### SUPPLIED DATA
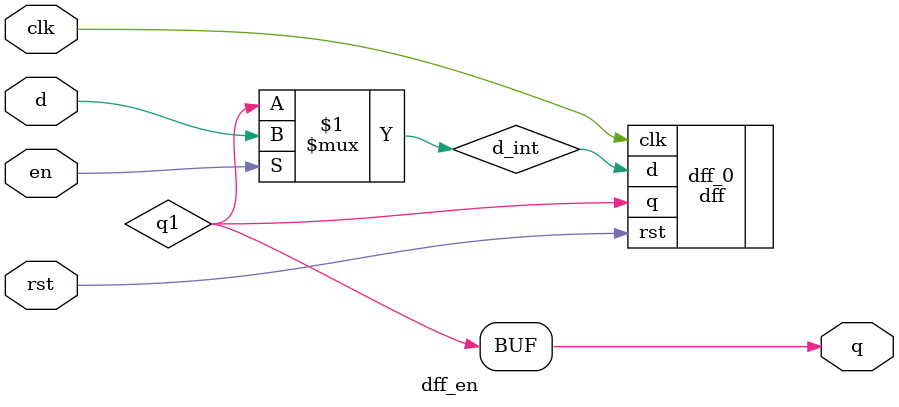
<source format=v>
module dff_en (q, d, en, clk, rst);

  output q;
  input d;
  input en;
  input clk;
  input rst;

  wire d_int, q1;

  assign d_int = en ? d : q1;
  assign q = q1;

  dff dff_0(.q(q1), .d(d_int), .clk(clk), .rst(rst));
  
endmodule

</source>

### PROBLEM DESCRIPTION
Exactly as written, restate all of the data, leaving out the images.

### SOLUTION BELOW
<source format=v>
module dff_en (q, d, en, clk, rst);

  output q;
  input d;
  input en;
  input clk;
  input rst;

  wire d_int, q1;

  assign d_int = en ? d : q1;
  assign q = q1;

  dff dff_0(.q(q1), .d(d_int), .clk(clk), .rst(rst));
  
endmodule

</source>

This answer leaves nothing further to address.